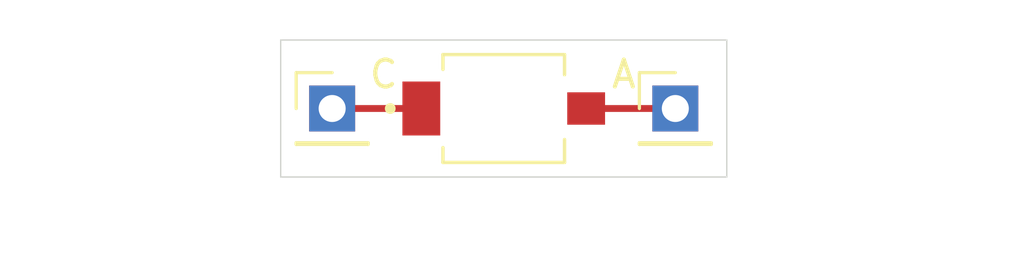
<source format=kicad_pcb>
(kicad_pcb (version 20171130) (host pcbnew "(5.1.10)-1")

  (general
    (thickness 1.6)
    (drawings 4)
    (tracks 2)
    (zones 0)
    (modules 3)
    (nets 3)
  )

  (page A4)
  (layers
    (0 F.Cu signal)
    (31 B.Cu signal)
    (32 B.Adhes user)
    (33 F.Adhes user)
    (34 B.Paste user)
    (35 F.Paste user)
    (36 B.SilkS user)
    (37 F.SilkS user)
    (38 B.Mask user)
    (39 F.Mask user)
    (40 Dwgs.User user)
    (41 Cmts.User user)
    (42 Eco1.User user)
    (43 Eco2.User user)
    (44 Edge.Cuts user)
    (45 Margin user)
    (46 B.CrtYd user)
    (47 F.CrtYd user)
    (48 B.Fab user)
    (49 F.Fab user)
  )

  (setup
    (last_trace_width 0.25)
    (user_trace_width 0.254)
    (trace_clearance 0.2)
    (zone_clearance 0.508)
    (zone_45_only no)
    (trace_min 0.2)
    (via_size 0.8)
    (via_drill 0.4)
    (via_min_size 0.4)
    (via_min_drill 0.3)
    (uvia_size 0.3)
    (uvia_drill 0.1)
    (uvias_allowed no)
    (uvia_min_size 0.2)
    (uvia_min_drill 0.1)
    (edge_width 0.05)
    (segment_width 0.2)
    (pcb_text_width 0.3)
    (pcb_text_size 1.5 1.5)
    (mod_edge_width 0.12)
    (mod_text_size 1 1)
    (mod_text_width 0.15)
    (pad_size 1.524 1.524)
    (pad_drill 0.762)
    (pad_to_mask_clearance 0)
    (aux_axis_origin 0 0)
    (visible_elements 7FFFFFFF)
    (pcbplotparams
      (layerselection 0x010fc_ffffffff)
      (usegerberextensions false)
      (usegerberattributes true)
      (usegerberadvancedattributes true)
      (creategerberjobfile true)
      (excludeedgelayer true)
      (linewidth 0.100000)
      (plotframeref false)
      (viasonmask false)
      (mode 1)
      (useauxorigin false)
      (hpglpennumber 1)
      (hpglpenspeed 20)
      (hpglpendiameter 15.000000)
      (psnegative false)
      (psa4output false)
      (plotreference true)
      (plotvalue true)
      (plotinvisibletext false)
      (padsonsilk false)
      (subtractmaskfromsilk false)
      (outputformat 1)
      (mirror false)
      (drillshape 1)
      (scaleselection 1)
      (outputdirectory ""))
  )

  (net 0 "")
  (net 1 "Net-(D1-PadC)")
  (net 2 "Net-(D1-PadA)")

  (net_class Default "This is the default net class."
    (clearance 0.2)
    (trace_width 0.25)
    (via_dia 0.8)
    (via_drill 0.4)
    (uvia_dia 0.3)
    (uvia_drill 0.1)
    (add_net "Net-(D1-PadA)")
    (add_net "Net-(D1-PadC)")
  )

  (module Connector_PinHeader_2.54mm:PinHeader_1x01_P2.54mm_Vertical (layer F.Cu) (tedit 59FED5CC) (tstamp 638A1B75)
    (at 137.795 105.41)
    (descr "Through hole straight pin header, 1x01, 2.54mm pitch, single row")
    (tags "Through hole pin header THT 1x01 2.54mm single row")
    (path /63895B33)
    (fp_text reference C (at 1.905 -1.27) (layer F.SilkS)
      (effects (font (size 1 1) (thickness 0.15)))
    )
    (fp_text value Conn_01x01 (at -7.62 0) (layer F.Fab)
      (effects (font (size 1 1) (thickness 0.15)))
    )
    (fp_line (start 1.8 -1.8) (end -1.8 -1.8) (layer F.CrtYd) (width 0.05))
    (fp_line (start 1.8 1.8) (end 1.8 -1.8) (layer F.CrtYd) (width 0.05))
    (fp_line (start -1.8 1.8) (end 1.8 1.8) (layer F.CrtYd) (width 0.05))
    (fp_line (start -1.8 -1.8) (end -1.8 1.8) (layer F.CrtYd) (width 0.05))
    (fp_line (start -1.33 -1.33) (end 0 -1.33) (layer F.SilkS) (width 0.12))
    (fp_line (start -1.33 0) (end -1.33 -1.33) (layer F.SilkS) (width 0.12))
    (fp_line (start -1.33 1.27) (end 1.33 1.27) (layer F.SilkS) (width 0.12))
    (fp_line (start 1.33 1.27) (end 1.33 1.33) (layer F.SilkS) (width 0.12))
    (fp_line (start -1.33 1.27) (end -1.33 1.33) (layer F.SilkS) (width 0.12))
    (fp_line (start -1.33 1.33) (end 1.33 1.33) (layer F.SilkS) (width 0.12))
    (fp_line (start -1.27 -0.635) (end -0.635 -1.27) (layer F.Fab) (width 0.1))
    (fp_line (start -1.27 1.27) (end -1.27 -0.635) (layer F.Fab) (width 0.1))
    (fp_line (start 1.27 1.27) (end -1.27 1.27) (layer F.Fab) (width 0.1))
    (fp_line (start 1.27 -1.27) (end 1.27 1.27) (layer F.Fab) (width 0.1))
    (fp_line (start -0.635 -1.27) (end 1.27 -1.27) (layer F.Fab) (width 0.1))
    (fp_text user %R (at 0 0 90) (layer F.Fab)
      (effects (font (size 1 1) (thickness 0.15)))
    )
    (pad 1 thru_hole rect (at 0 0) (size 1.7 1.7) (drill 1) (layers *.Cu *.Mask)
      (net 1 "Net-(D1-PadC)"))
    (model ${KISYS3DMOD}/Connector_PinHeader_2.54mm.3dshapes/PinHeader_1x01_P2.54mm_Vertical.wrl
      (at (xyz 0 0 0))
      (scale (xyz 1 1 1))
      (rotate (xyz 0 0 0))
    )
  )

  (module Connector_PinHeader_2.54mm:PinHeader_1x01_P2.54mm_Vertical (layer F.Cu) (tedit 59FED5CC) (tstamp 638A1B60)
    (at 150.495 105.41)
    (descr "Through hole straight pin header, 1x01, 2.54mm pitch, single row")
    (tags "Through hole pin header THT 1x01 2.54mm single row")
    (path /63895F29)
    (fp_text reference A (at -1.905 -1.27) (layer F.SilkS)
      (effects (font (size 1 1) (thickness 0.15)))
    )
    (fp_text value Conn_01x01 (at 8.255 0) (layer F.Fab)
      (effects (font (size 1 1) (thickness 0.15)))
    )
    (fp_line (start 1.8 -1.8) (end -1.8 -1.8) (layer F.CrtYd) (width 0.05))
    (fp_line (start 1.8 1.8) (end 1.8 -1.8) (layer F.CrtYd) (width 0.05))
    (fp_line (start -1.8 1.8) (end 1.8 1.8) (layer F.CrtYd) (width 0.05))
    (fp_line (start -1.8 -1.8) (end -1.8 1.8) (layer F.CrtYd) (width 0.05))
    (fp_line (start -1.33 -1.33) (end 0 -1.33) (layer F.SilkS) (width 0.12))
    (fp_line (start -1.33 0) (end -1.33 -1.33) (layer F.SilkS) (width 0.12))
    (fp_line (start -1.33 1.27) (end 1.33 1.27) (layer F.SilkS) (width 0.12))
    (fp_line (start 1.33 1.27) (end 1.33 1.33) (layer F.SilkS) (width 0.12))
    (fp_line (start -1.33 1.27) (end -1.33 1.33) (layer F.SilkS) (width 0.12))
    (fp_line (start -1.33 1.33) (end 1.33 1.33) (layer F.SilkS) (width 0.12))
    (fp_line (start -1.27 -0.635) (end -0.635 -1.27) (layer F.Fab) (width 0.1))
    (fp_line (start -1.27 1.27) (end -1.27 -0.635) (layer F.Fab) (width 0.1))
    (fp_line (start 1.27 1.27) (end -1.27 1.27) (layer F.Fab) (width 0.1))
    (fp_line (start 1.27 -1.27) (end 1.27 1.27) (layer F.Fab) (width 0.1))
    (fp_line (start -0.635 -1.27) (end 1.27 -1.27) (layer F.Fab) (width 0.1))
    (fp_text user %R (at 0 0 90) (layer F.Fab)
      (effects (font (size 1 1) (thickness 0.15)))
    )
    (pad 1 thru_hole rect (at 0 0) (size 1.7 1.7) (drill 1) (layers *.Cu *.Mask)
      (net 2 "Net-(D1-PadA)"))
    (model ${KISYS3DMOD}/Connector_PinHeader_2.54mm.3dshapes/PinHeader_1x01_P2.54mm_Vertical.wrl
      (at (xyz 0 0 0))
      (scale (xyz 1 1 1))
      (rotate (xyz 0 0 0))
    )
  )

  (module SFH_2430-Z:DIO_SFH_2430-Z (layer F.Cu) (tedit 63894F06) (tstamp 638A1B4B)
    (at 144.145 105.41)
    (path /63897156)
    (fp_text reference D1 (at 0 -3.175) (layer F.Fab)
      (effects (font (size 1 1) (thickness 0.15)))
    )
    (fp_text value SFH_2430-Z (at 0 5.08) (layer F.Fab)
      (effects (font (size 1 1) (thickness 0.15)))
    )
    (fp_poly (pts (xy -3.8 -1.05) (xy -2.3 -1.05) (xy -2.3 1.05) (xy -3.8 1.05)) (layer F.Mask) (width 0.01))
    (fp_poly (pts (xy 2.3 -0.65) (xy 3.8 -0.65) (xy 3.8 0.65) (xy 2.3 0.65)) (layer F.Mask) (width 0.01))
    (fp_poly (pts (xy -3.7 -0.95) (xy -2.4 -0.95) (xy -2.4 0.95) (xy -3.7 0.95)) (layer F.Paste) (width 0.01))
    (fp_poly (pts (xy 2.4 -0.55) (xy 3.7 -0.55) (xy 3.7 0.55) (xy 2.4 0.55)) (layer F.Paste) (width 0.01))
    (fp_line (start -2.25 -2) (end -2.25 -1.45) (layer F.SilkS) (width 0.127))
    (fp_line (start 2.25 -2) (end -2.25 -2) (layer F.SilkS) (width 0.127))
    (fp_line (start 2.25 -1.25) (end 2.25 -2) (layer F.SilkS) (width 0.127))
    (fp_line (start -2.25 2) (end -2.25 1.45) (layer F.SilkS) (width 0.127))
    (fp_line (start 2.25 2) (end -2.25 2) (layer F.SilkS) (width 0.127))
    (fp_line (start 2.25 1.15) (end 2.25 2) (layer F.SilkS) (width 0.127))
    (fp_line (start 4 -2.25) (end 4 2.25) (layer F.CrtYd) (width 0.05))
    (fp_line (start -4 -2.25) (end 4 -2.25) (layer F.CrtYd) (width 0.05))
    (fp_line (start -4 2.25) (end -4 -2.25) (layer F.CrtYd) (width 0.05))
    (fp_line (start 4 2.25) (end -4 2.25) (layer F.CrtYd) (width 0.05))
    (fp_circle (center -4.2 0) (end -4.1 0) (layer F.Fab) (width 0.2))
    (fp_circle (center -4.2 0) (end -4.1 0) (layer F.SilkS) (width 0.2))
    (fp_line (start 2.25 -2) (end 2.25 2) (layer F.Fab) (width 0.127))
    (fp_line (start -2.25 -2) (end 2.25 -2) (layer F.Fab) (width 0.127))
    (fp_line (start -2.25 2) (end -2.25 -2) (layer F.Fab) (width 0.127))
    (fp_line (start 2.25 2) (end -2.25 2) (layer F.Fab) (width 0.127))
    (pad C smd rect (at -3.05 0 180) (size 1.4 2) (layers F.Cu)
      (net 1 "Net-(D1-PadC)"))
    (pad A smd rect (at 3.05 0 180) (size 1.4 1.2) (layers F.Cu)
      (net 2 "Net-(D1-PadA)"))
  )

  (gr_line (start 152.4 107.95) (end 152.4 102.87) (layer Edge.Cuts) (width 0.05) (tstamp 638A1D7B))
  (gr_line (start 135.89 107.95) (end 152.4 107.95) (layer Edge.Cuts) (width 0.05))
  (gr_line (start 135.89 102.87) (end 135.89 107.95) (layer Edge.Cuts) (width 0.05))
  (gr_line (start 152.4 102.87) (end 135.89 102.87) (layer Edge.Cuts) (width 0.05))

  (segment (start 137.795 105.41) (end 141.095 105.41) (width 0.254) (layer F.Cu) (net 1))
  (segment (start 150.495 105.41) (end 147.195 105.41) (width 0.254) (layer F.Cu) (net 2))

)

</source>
---
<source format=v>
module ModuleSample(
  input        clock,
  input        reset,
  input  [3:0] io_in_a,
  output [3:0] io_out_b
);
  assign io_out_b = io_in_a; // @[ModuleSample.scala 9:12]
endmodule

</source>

EXERCISE OBJECTIVE: In the listing above, locate the line with "<source format=kicad_pcb>" and the line with "(aux_axis_origin 0 0)", then extract exactly those lines and every line between them, and nothing more.

RESULT OF THE EXERCISE:
<source format=kicad_pcb>
(kicad_pcb (version 20171130) (host pcbnew "(5.1.10)-1")

  (general
    (thickness 1.6)
    (drawings 4)
    (tracks 2)
    (zones 0)
    (modules 3)
    (nets 3)
  )

  (page A4)
  (layers
    (0 F.Cu signal)
    (31 B.Cu signal)
    (32 B.Adhes user)
    (33 F.Adhes user)
    (34 B.Paste user)
    (35 F.Paste user)
    (36 B.SilkS user)
    (37 F.SilkS user)
    (38 B.Mask user)
    (39 F.Mask user)
    (40 Dwgs.User user)
    (41 Cmts.User user)
    (42 Eco1.User user)
    (43 Eco2.User user)
    (44 Edge.Cuts user)
    (45 Margin user)
    (46 B.CrtYd user)
    (47 F.CrtYd user)
    (48 B.Fab user)
    (49 F.Fab user)
  )

  (setup
    (last_trace_width 0.25)
    (user_trace_width 0.254)
    (trace_clearance 0.2)
    (zone_clearance 0.508)
    (zone_45_only no)
    (trace_min 0.2)
    (via_size 0.8)
    (via_drill 0.4)
    (via_min_size 0.4)
    (via_min_drill 0.3)
    (uvia_size 0.3)
    (uvia_drill 0.1)
    (uvias_allowed no)
    (uvia_min_size 0.2)
    (uvia_min_drill 0.1)
    (edge_width 0.05)
    (segment_width 0.2)
    (pcb_text_width 0.3)
    (pcb_text_size 1.5 1.5)
    (mod_edge_width 0.12)
    (mod_text_size 1 1)
    (mod_text_width 0.15)
    (pad_size 1.524 1.524)
    (pad_drill 0.762)
    (pad_to_mask_clearance 0)
    (aux_axis_origin 0 0)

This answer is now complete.